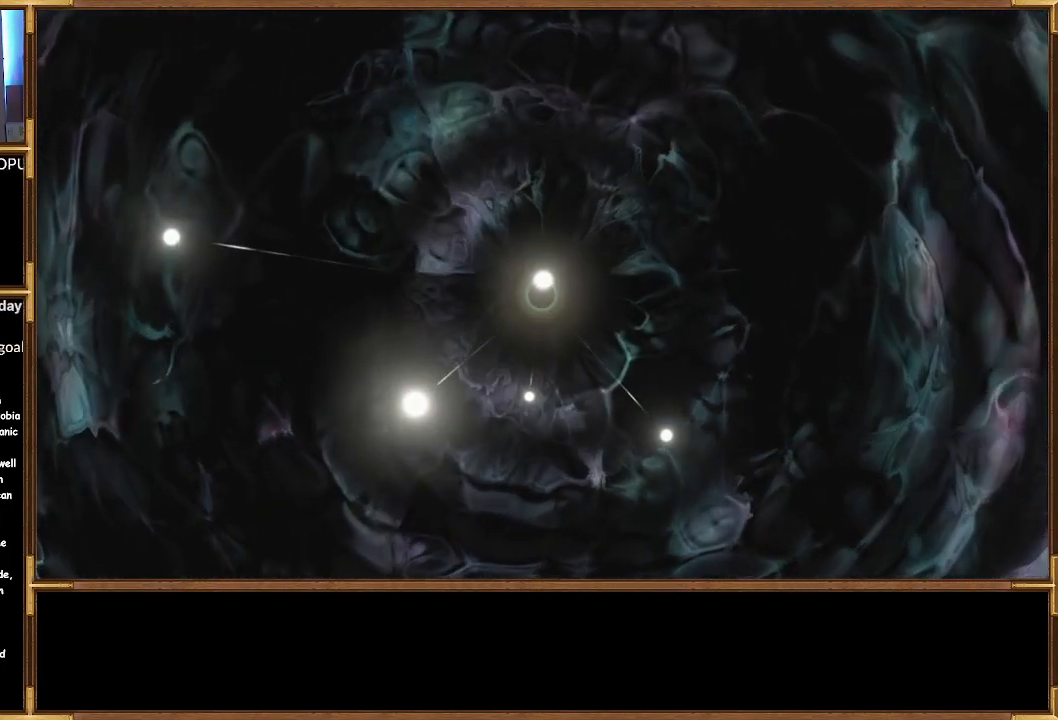
{"buttons": [], "left_stick": "center", "right_stick": "center", "events": [[333, "left_stick", "down"], [433, "left_stick", "center"]]}
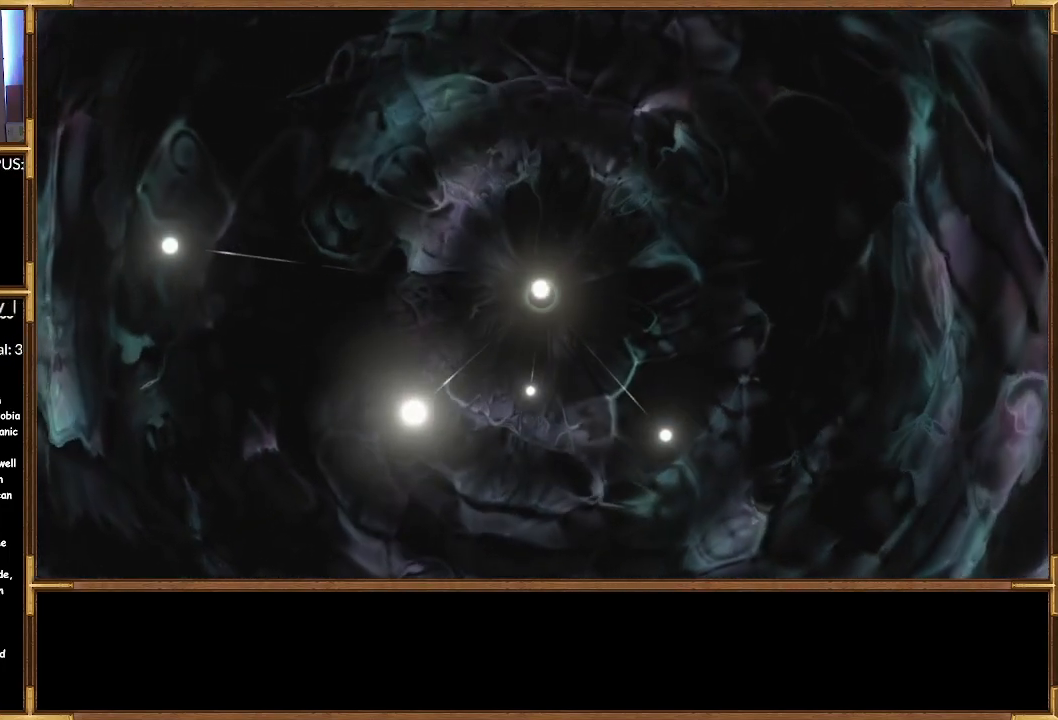
{"buttons": ["CROSS"], "left_stick": "center", "right_stick": "center", "events": [[267, "left_stick", "down"], [367, "left_stick", "center"], [467, "CROSS", "down"]]}
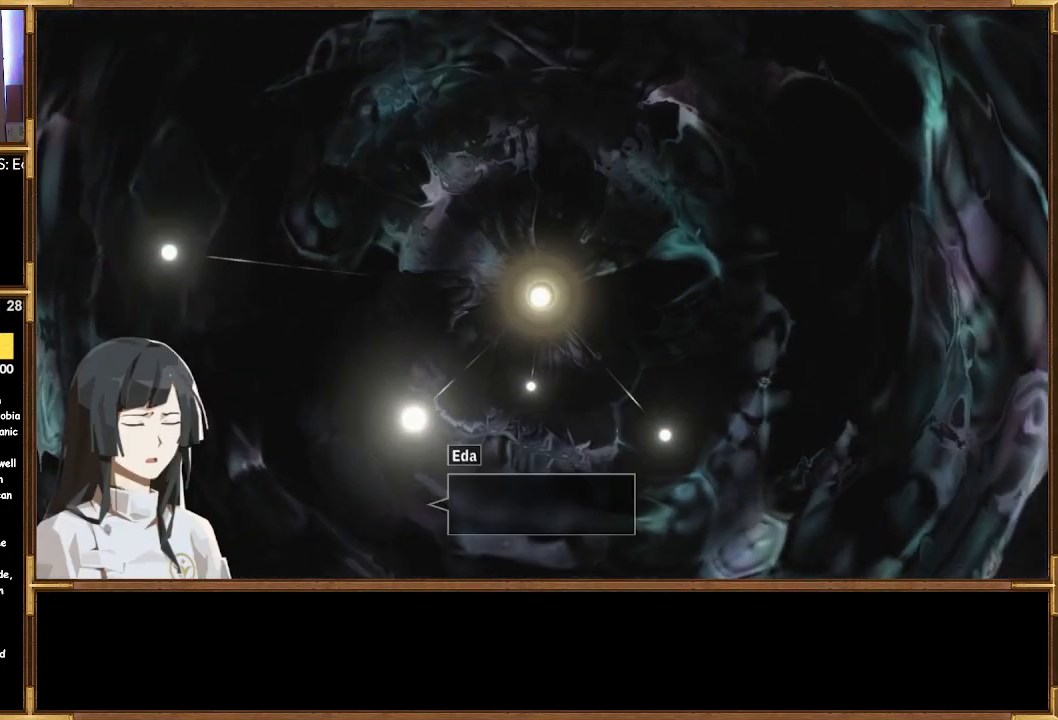
{"buttons": [], "left_stick": "center", "right_stick": "center", "events": [[100, "CROSS", "up"]]}
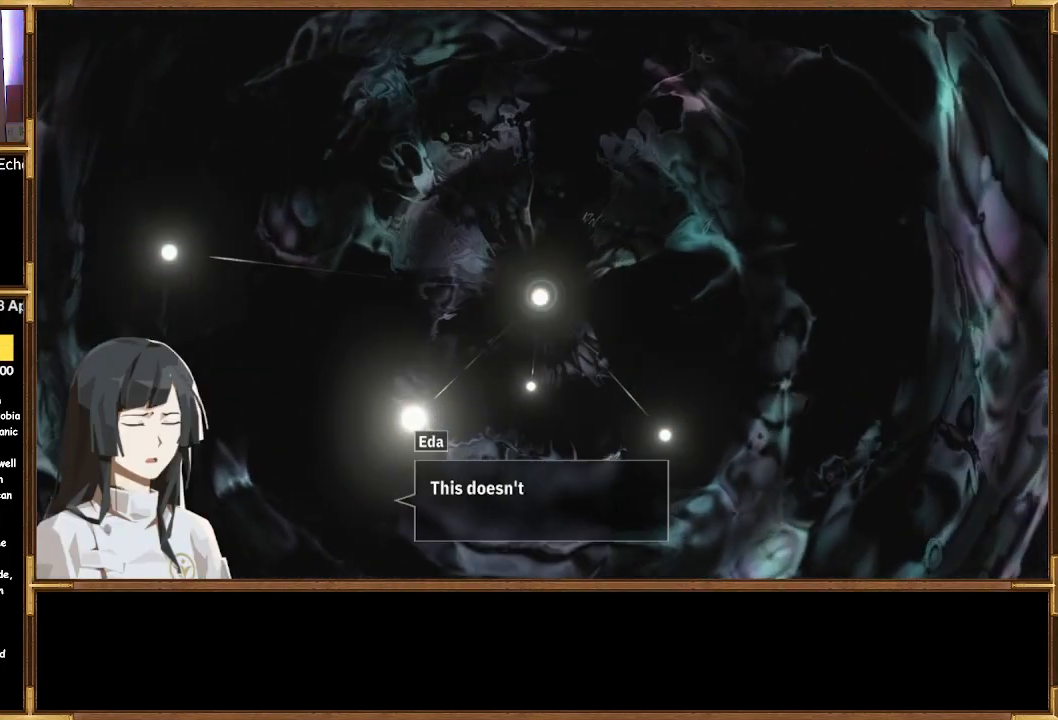
{"buttons": [], "left_stick": "center", "right_stick": "center", "events": [[200, "CROSS", "down"], [333, "CROSS", "up"]]}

■ ■ ■ ■ ■

Output an exact copy of the material, with the pictures removed.

> [PROBLEM SOLUTION]
{"buttons": [], "left_stick": "center", "right_stick": "center", "events": [[333, "left_stick", "down"], [433, "left_stick", "center"]]}
{"buttons": ["CROSS"], "left_stick": "center", "right_stick": "center", "events": [[267, "left_stick", "down"], [367, "left_stick", "center"], [467, "CROSS", "down"]]}
{"buttons": [], "left_stick": "center", "right_stick": "center", "events": [[100, "CROSS", "up"]]}
{"buttons": [], "left_stick": "center", "right_stick": "center", "events": [[200, "CROSS", "down"], [333, "CROSS", "up"]]}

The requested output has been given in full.